**EXTRACT TO READ:**
◆ ◆ ◆

# What do you think of Netflix's new logo?



## Todd Anderson (Jul 24, 2009)

What do you think of Netflix's new logo?


----------



## tonyvdb (Sep 5, 2007)

First thing I thought was it looks like a game console logo. Almost a little "Nintendo ish"


----------



## JBrax (Oct 13, 2011)

I think Go Huskers!


----------



## Todd Anderson (Jul 24, 2009)

I saw the Nintendo factor... didn't think, at all, about Nebraska! They certainly are skating the line on those!


----------



## Tonto (Jun 30, 2007)

Naaaa, don't like it very much. I would think that a company that size could come up with something quite a bit jazzier.


----------



## tonyvdb (Sep 5, 2007)

I dont get why companies think a new logo will help sales, you dont see Sony or Disney changing their logo.

◆ ◆ ◆

**DATASET ENTRIES:**
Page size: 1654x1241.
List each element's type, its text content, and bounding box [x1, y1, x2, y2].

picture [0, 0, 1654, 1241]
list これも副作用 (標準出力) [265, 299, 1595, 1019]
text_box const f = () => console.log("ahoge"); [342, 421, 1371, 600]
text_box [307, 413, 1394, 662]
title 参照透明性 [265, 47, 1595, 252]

◆ ◆ ◆

**JOBS:**
**1.** Shorten the paragraph in the Netflix logo thread that begins "Naaaa, don't like it very much" while keeping its main points.
**2.** Carry on the Netflix logo thread from its last post.
You won't need the rows for any of this.

**TASK-BY-TASK ANSWERS:**
**1.** Not a fan; a company that big should manage something much jazzier.

**2.**
Their current Netflix logo is just fine, Everyone recognizes it.


----------



## Mike Edwards (Mar 10, 2011)

LOL! I like the Nintendo reference. Yeah, I can see that. Call me old school, but i liked their old log better. not that I really care one way or the other, but it just was "familiar".


----------



## tripplej (Oct 23, 2011)

I agree with you guys.. I much prefer the full name "netflix". Mostly due to I am used to it but also because the "N" by itself gets confusing with Nintendo.. lol.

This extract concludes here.